🤖 AI Summary
This work addresses a key limitation of traditional Conflict-Based Search (CBS)—its fixed best-first node selection strategy, which often leads to frontier explosion, premature interruption of deep search, and an inability to deliver feasible solutions before termination. The paper introduces Dual-Informed Vertical Expansion (DIVE), the first approach that treats node selection as a core design component of CBS. Operating within a branch-and-bound framework, DIVE performs depth-first dives from the current best boundary node, integrating feasible-solution pruning with periodic boundary re-anchoring to balance exploration efficiency and solution quality. Experimental results demonstrate that DIVE substantially reduces dive interruptions, yields feasible solutions with certified optimality gaps earlier than baseline methods, and maintains significantly lower queue memory consumption—advantages that are especially pronounced in dense or memory-constrained scenarios.
📝 Abstract
Conflict-Based Search (CBS) is a leading exact algorithm for Multi-Agent Path Finding (MAPF), but its high-level node-selection rule is usually treated as a fixed implementation detail.
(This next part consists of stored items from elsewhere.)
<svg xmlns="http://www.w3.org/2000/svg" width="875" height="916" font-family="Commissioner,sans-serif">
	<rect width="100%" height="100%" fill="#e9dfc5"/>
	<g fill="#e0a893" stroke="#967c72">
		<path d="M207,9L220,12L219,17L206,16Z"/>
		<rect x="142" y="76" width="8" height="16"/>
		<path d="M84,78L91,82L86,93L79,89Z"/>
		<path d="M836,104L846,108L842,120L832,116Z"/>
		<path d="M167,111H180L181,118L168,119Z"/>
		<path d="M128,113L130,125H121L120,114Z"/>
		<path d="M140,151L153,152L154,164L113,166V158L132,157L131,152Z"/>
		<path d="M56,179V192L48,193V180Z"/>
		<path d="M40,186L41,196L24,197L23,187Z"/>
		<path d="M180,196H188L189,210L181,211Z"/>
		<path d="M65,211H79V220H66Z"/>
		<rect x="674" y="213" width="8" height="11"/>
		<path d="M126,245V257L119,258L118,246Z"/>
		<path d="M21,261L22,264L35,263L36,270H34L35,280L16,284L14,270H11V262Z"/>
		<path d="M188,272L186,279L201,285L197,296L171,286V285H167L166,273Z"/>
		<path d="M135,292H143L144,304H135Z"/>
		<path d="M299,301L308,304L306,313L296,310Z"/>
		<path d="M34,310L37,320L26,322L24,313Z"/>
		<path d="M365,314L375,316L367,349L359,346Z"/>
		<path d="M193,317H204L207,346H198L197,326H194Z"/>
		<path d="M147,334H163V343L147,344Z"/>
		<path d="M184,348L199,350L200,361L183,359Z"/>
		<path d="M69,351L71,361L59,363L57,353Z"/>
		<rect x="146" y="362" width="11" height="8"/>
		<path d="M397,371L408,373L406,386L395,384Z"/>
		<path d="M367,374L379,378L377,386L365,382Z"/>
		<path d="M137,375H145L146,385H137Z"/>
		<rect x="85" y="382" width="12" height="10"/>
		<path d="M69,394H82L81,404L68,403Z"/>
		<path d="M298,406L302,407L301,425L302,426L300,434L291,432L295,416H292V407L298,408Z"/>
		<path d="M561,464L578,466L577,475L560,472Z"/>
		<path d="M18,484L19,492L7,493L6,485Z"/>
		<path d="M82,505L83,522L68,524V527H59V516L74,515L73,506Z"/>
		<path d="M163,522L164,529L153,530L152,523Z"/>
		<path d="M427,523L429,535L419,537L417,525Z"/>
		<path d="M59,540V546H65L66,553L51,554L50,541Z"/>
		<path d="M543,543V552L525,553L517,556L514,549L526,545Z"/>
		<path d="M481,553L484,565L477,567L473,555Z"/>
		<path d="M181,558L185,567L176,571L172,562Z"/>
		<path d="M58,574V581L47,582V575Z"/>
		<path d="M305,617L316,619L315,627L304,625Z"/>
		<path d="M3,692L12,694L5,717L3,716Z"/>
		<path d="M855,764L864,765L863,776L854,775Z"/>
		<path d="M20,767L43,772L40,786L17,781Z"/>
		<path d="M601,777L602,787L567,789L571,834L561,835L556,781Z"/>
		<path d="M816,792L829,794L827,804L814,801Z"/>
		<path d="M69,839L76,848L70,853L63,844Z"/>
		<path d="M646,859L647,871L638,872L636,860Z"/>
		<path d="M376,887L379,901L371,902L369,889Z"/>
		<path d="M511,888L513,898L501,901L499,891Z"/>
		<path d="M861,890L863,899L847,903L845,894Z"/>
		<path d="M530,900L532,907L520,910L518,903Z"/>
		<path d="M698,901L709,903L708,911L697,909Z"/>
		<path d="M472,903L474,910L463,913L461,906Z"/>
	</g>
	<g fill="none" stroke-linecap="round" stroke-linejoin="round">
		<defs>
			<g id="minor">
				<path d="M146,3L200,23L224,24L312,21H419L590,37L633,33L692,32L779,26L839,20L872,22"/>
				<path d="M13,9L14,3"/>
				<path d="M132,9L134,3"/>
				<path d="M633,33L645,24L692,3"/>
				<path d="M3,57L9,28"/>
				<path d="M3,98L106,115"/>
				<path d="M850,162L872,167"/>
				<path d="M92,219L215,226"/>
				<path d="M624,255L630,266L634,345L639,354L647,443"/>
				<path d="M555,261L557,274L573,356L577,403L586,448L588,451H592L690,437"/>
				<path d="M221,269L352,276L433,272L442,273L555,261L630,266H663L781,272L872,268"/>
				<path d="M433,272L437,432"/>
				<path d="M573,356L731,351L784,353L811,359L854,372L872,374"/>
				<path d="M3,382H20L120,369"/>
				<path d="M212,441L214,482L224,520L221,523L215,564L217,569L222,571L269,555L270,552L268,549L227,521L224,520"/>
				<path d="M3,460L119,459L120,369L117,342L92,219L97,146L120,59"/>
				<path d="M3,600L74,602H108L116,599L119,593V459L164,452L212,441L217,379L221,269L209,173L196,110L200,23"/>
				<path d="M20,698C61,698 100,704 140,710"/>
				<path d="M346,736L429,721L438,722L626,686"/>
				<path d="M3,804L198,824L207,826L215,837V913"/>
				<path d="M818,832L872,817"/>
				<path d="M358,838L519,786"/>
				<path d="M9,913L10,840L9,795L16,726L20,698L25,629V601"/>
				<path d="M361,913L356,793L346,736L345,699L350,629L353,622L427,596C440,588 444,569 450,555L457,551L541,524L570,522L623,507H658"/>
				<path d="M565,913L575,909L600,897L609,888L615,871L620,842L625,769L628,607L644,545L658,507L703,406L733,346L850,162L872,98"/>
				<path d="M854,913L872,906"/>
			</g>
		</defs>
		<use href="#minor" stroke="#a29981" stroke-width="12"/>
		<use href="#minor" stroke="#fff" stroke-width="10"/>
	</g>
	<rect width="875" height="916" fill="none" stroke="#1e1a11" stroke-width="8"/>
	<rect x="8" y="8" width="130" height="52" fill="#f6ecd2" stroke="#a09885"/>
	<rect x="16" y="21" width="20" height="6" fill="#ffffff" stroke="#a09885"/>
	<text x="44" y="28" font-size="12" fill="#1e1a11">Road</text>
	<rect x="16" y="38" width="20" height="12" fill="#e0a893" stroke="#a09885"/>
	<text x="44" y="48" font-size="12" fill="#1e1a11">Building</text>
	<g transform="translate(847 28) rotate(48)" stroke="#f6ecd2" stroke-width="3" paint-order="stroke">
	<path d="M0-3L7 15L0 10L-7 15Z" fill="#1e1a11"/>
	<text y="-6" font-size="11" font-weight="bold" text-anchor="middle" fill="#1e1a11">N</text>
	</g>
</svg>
Standard best-first selection is strong for minimizing expanded nodes and closing the optimality certificate, yet it can maintain a large frontier, interrupt parent-child expansion sequences, and provide no feasible incumbent until termination. This paper studies node selection as a first-class design choice for exact CBS. We introduce Dual-Informed Vertical Expansion (DIVE), a policy that is best-bound between dives and depth-oriented within a dive. DIVE starts each dive from the current best-bound frontier, follows promising children to exploit parent-child locality, and uses incumbent pruning to limit unproductive excursions. We formalize CBS node selection through a branch-and-bound view, prove that the traversal policy can be changed without affecting exactness, and analyze the resulting trade-offs among expanded nodes, dive breaks, queue size, and primal-dual bound progress. The analysis predicts three complementary extremes. Best-first search is node efficient, iterative deepening is memory efficient, and DIVE is dive efficient while retaining regular best-bound reanchoring. Experiments on standard MAPF benchmarks support this trade-off map. DIVE consistently reduces dive breaks, provides early incumbents with certified gaps, uses substantially less queue memory than best-first search, and benefits from warm starts and simple responsive variants in dense or memory-limited regimes.